The existence of archaeological cultures and physical anthropology remains from which we can derive data other than ancient DNA also gives the thin ancient DNA data we have more meaning, by putting it in context.

The diversity of the mtDNA in the sample is suggestive of population that is become a melting pot as women from more than one population are integrated into Bell Beaker society.

Maju said...

Not really: there is a nearby site (Eulau) of the same age that is 100% R1a1. Nobody said that this one crushes any conjecture.

Have you noticed that no mtDNA H is reported? This is odd, specially considering that there was some in the previous cultural layer. The Y-DNA sequence may be roughly modern but the mtDNA one is not at all.

Andrew Oh-Willeke said...

"The Y-DNA sequence may be roughly modern but the mtDNA one is not at all."

Good point. While the mtDNA in the R1b carriers can be excepted to be representative of the R1b source population, the case seems less clear for the others, who may be recently indigeneous women incorporated into Bell Beaker society.

Maju said...

Or it may be a fluke.

Also there's nothing particularly "Bell Beaker" in this tomb, as I discussed in my blog. They are not Corded Ware either but they look more like Danubian residual cultural elements in the wider Corded Ware/earliest Bell Beaker generic context.

Bell Beaker burials have much richer and specific grave goods.
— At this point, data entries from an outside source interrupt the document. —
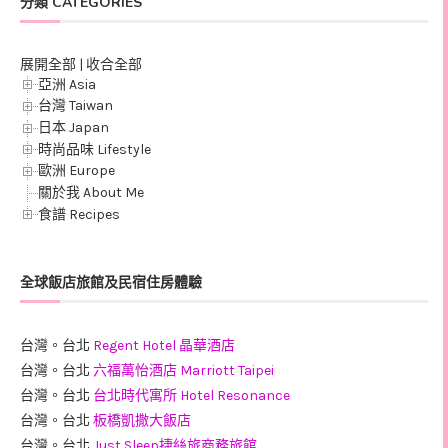
分類 CATEGORIES
展開全部
|
收合全部
亞洲 Asia
台灣 Taiwan
日本 Japan
時尚品味 Lifestyle
歐洲 Europe
關於我 About Me
食譜 Recipes
全球飯店旅館及民宿住房體驗
台灣。台北
Regent Hotel 晶華酒店
台灣。台北
六福萬怡酒店 Marriott Taipei
台灣。台北
台北時代寓所 Hotel Resonance
台灣。台北
板橋凱撒大飯店
台灣。台北
Just Sleep捷絲旅商務旅館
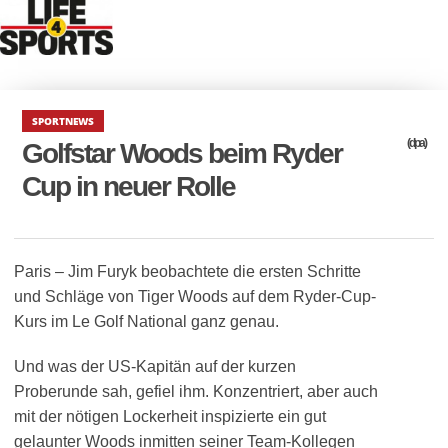
SPORTNEWS
(dpa)
Golfstar Woods beim Ryder
Cup in neuer Rolle
Paris – Jim Furyk beobachtete die ersten Schritte
und Schläge von Tiger Woods auf dem Ryder-Cup-
Kurs im Le Golf National ganz genau.
Und was der US-Kapitän auf der kurzen
Proberunde sah, gefiel ihm. Konzentriert, aber auch
mit der nötigen Lockerheit inspizierte ein gut
gelaunter Woods inmitten seiner Team-Kollegen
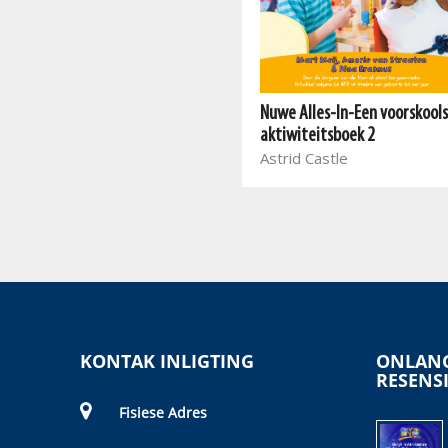
Nuwe Alles-In-Een voorskool
aktiwiteitsboek 2
Astrid Castle
KONTAK INLIGTING
ONLANG
RESENS
Fisiese Adres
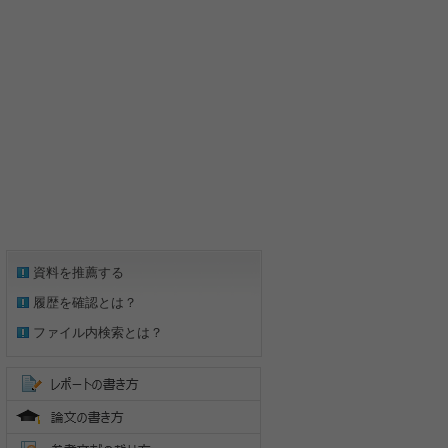
資料を推薦する
履歴を確認とは？
ファイル内検索とは？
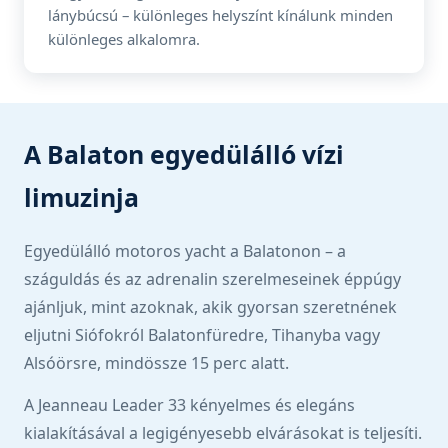
lánybúcsú – különleges helyszínt kínálunk minden
különleges alkalomra.
A Balaton egyedülálló vízi
limuzinja
Egyedülálló motoros yacht a Balatonon – a
száguldás és az adrenalin szerelmeseinek éppúgy
ajánljuk, mint azoknak, akik gyorsan szeretnének
eljutni Siófokról Balatonfüredre, Tihanyba vagy
Alsóörsre, mindössze 15 perc alatt.
A Jeanneau Leader 33 kényelmes és elegáns
kialakításával a legigényesebb elvárásokat is teljesíti.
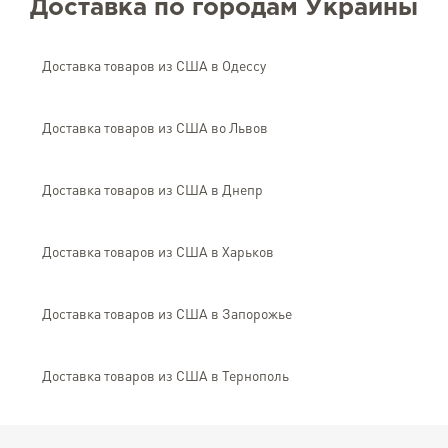
Доставка по городам Украины
Доставка товаров из США в Одессу
Доставка товаров из США во Львов
Доставка товаров из США в Днепр
Доставка товаров из США в Харьков
Доставка товаров из США в Запорожье
Доставка товаров из США в Тернополь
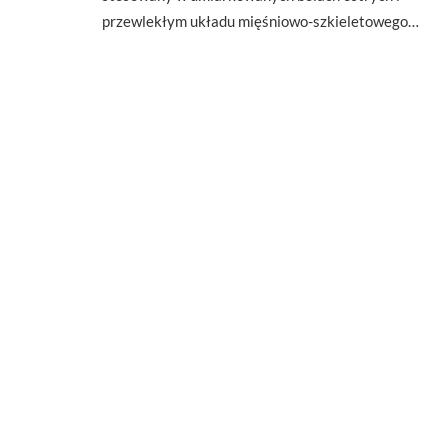
przewlekłym układu mięśniowo-szkieletowego…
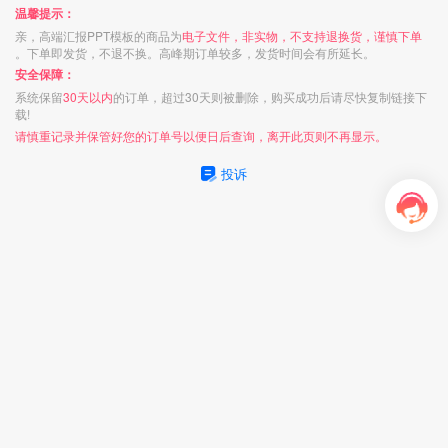
温馨提示：
亲，高端汇报PPT模板的商品为
电子文件，非实物，不支持退换货，谨慎下单
。下单即发货，不退不换。高峰期订单较多，发货时间会有所延长。
安全保障：
系统保留
30天以内
的订单，超过30天则被删除，购买成功后请尽快复制链接下
载!
请慎重记录并保管好您的订单号以便日后查询，离开此页则不再显示。
投诉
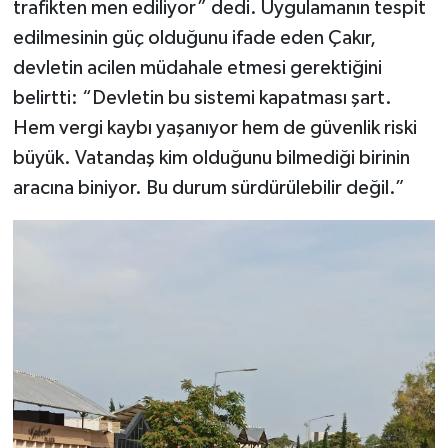
trafikten men ediliyor” dedi. Uygulamanın tespit
edilmesinin güç olduğunu ifade eden Çakır,
devletin acilen müdahale etmesi gerektiğini
belirtti: “Devletin bu sistemi kapatması şart.
Hem vergi kaybı yaşanıyor hem de güvenlik riski
büyük. Vatandaş kim olduğunu bilmediği birinin
aracına biniyor. Bu durum sürdürülebilir değil.”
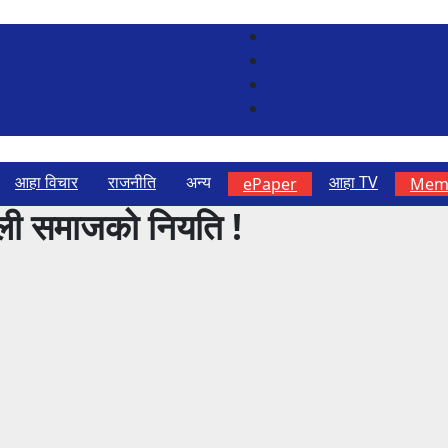
आहा विचार
राजनीति
अन्य
आहा TV
ePaper
Memb
पाली समाजको नियति !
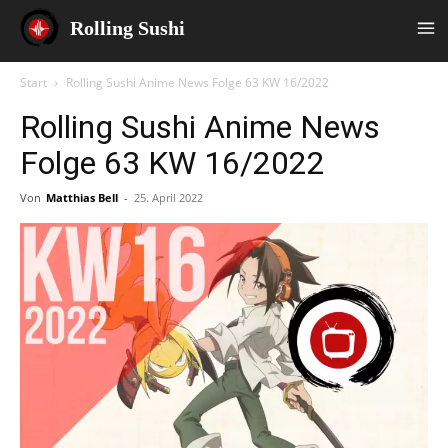
Rolling Sushi
Start
Rolling Sushi Anime News Folge 63 KW 16/2022
Rolling Sushi Anime News
Folge 63 KW 16/2022
Von
Matthias Bell
-
25. April 2022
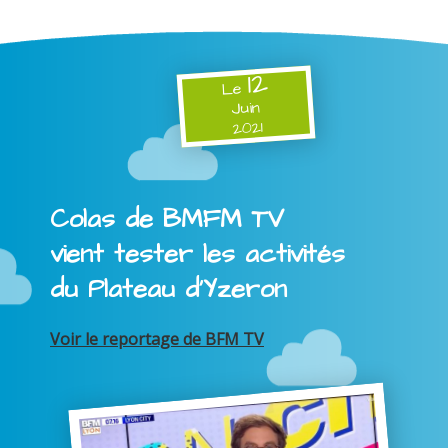
12
Le
Juin
2021
Colas de BMFM TV
vient tester les activités
du Plateau d'Yzeron
Voir le reportage de BFM TV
This are just generic Chalcolithic.

Andrew Oh-Willeke said...

Danubian Chalcolithic that isn't Bell Beaker with R1b would itself be quite significant.

Maju said...

It would, I guess. But we can't really consider these people Danubian proper either: they are chronologically too late and the dominant cultural landscape is Corded Ware/Bell Beaker, even if I can't place these burials as either because they lack the highly standardized grave goods.

In any case proto-Corded IEs were already influenced by Danubian culture. After a first penetration with Baalberge (a Kurgan and Funnelbeaker culture at the same time, on a Danubian substrate) there was a period in which the late Danubian culture of Baden (geographically roughly as Austria-Hungary from a century ago) was most important for several centuries and clearly influenced the post-Baalberge IE cultures north of it in East Germany and Poland (and later also Western Ukraine).

These would evolve, maybe with some kickstarter Eastern IE influx into Corded Ware, which did mean the end of distinct Danubian and Funnelbeaker cultures but not necessarily (nor probably) of Danubian nor Funnelbeaker genetics.

But classifying these tombs seems problematic at the best. Unless you have more info (I could not find any).